Key results: Seven days after metformin administration in drinking water, significantly higher blood lactate, lower pH and HCO(3) (-) levels were observed in Mate1(-/-) mice, but not in Mate1(+/-) mice. The blood lactate levels were not affected in patients with the heterozygous MATE variant (MATE1-L125F, MATE1-G64D, MATE2-K-G211V). Sixty minutes after metformin administration (400 mg·kg(-1) , p.o.) the hepatic concentration of metformin was markedly higher in Mate1(-/-) mice than in Mate1(+/+) mice.

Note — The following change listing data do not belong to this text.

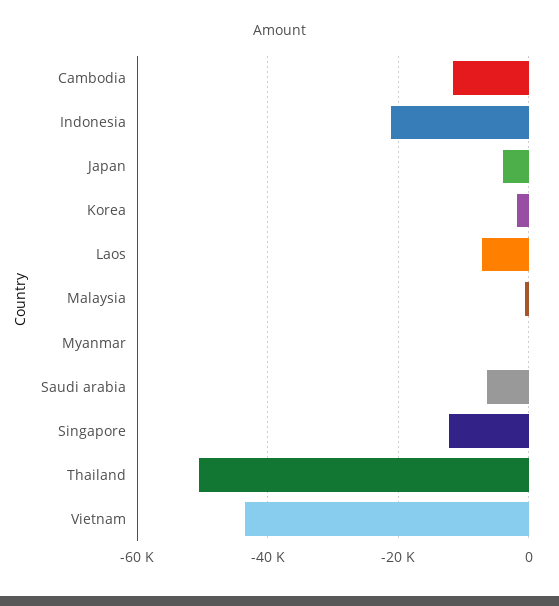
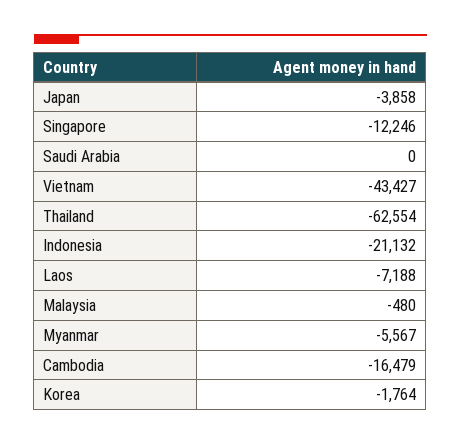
Cambodia: -12000 -> -16479
Myanmar: 0 -> -5567
Saudi arabia: -6000 -> 0
Thailand: -50000 -> -62554

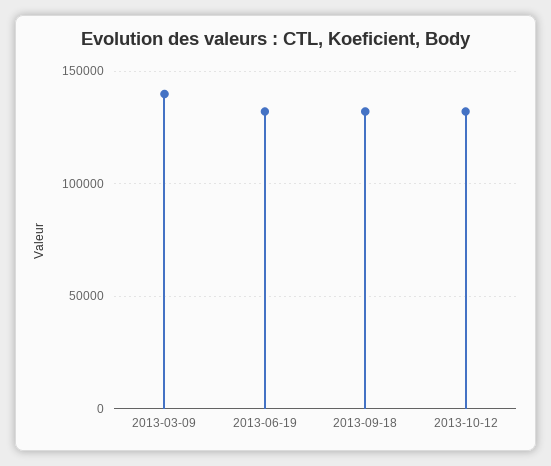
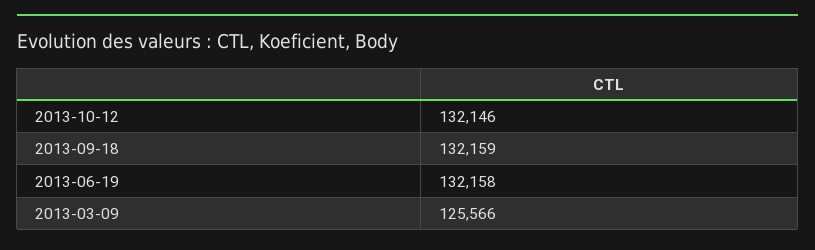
2013-03-09: 140000 -> 125566

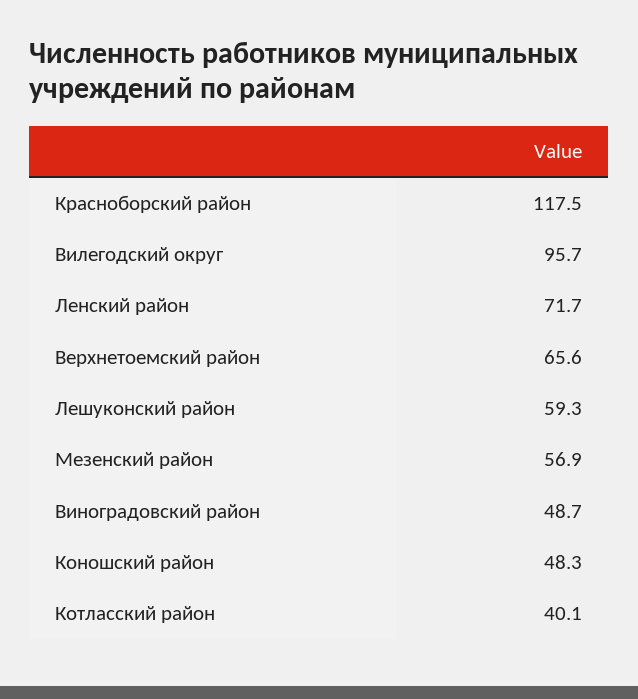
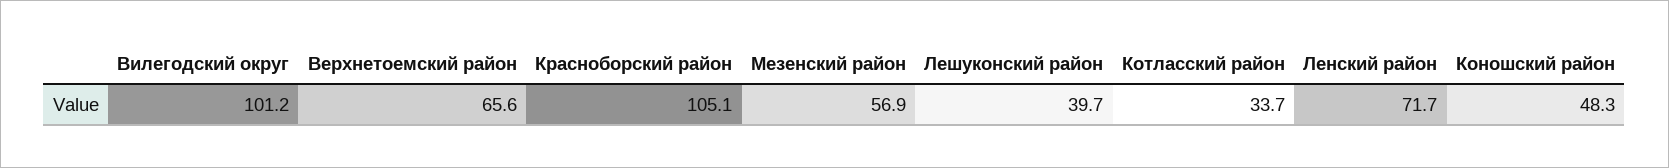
Красноборский район: 117.5 -> 105.1
Вилегодский округ: 95.7 -> 101.2
Лешуконский район: 59.3 -> 39.7
Виноградовский район: 48.7 -> none
Котласский район: 40.1 -> 33.7

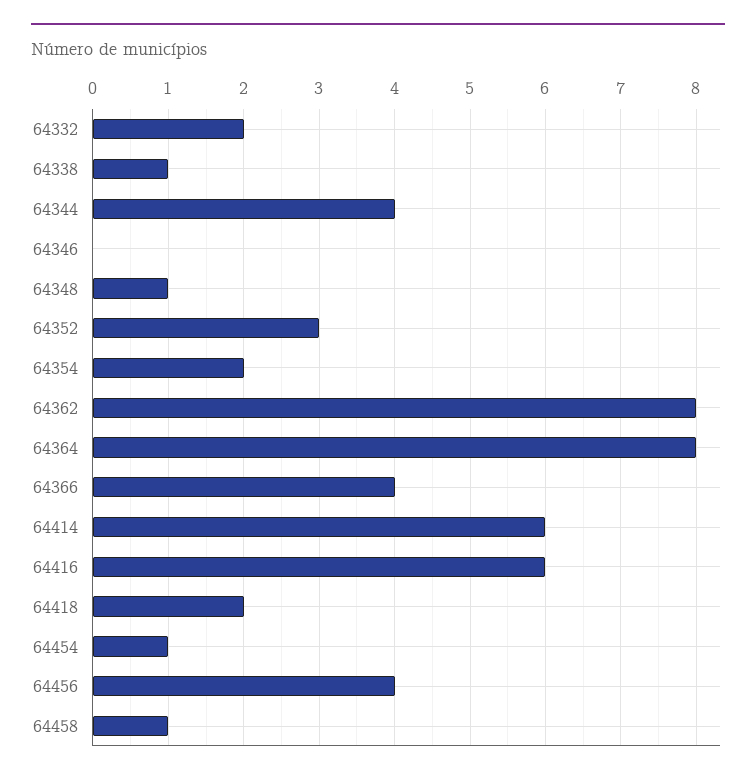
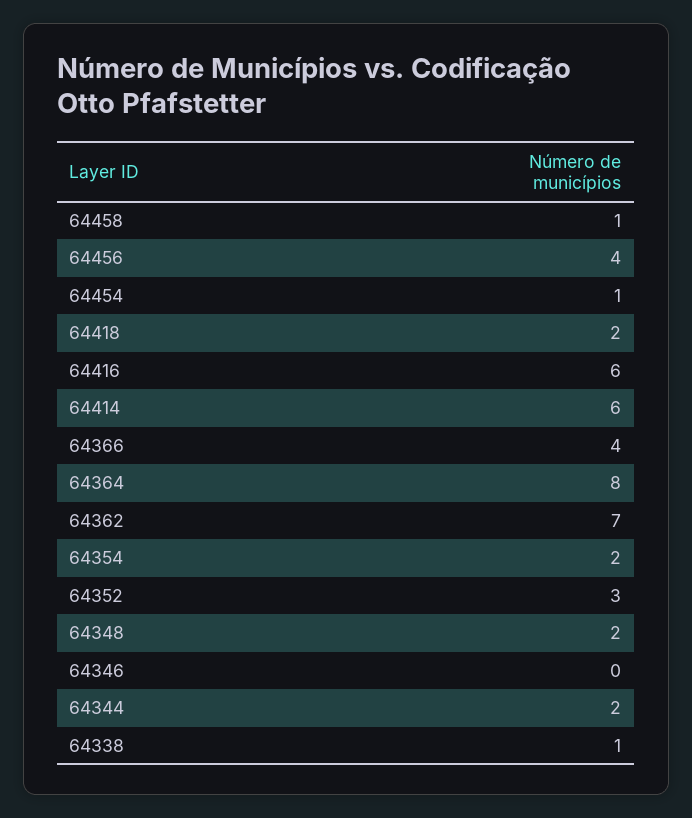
64332: 2 -> none
64344: 4 -> 2
64348: 1 -> 2
64362: 8 -> 7

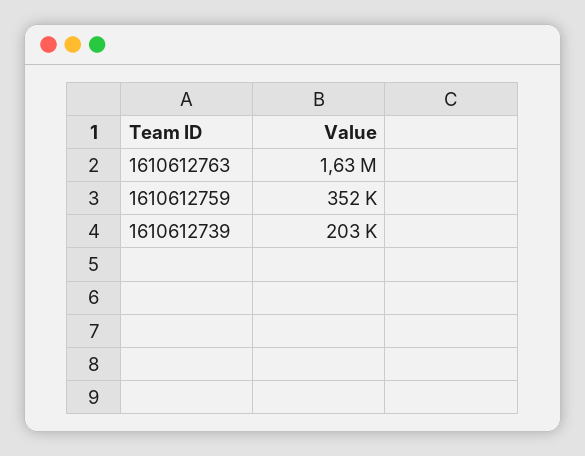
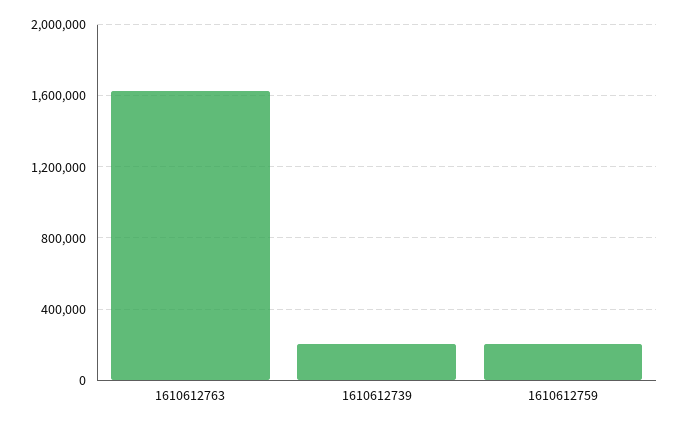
1610612759: 352000 -> 200000

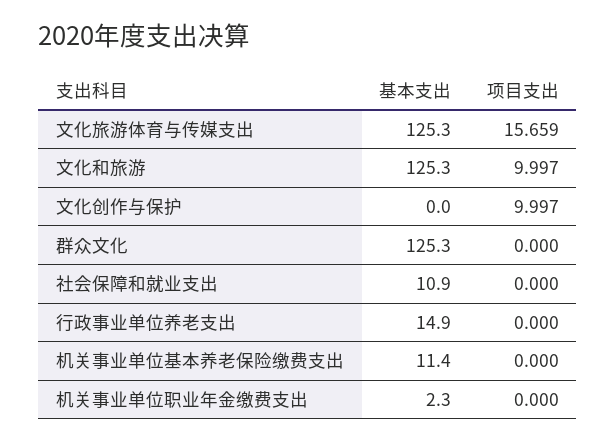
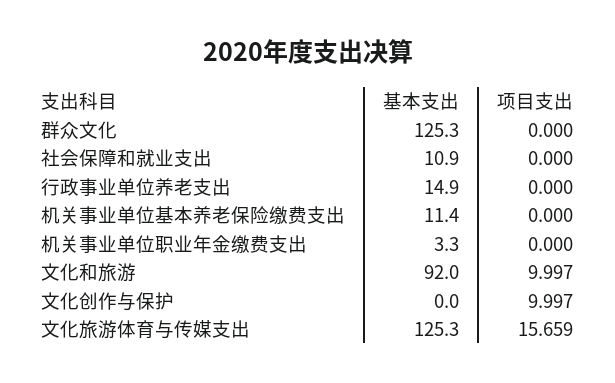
基本支出, 文化和旅游: 125.3 -> 92
基本支出, 机关事业单位职业年金缴费支出: 2.3 -> 3.3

Conclusion and implications: MATE1 dysfunction caused a marked elevation in the metformin concentration in the liver and led to lactic acidosis, suggesting that the homozygous MATE1 variant could be one of the risk factors for metformin-induced lactic acidosis.

Figure 1

Long-term toxicity of metformin in Mate1^+/+, Mate1^+/− and Mate1^−/− mice. Mate1^+/+ (n= 9), Mate1^+/− (n= 9) and Mate1^−/− (n= 11) mice were given 3 mg·mL⁻¹ metformin in drinking water for 21 days. The mean daily dose of each 7 days (A), body weight change from baseline (B), blood lactate level (C), pH (D) and HCO₃^- levels (E) were determined at 0, 7, 14 and 21 days after metformin treatment. Blood samples were collected under anaesthesia in 4 h-fasted mice. Blood lactate, pH and HCO₃^- levels were measured by i-STAT. Each point represents the mean ± SEM. *P < 0.05, significantly different from Mate1^+/+ mice at each day.

Figure 2

Lactate concentration–time profile in diabetic patients. Metformin was administered to patients in the MATE-reference group (n= 25) and heterozygous MATE-variant group (n= 4). Blood lactate levels were measured by Lactate Pro at 0, 4 and 9 h after the oral administration of metformin. One MATE1-L125F variant carrier, two MATE1-G64D variant carriers and one MATE2-K-G211V variant carriers were found in this study. Each point represents the mean ± SD.

Figure 3

Blood lactate level in vehicle- or metformin-treated Mate1^+/+ and Mate1^−/− mice after a single dose of metformin. All mice were given 400 mg·kg⁻¹ metformin via oral gavage. Blood lactate levels were determined before and 24 h after the oral administration of metformin in vehicle-treated Mate1^+/+ mice (n= 6), vehicle-treated Mate1^−/− mice (n= 7), metformin-treated Mate1^+/+ mice (n= 7) and metformin-treated Mate1^−/− mice (n= 10). Each point represents the mean ± SEM. *P < 0.05, significantly different from vehicle-treated mice with the same genotype. ^#P < 0.05, significantly different from metformin-treated Mate1^+/+ mice.

Figure 4

Pharmacokinetics of metformin in Mate1^+/+ and Mate1^−/− mice after a single dose of metformin. In the same mice as shown in Figure 3, metformin concentrations in plasma (A), liver (B), kidney (D) and skeletal muscle (F) were determined by HPLC. K_p values in the liver (C), kidney (E) and skeletal muscle (G) were calculated by dividing the tissue concentration by the plasma concentration of metformin. Data represent mean ± SEM. *P < 0.05, **P < 0.01, ***P < 0.001, significantly different from Mate1^+/+ mice.

Figure 5

Lactate and metformin concentration–time profiles in Mate1^−/− mice. Overnight-fasted mice were given 150 mg·kg⁻¹ metformin (n= 8). Plasma concentration of metformin and blood lactate levels ere measured by HPLC and Lactate Pro respectively. Data represent mean ± SEM.

Figure 6

Concentration dependence of [¹⁴C]-metformin uptake by mouse Mate1-, mouse Oct1- or mouse Oct2-expressing cells. The cells were incubated with [¹⁴C]-metformin in the presence or absence of 5 mM MPP at 37°C for 1 min in mouse Mate1-expressing cells (A) and for 2 min in mouse Oct1- (B) or mouse Oct2-expressing cells (C). Data represent mean ± SEM.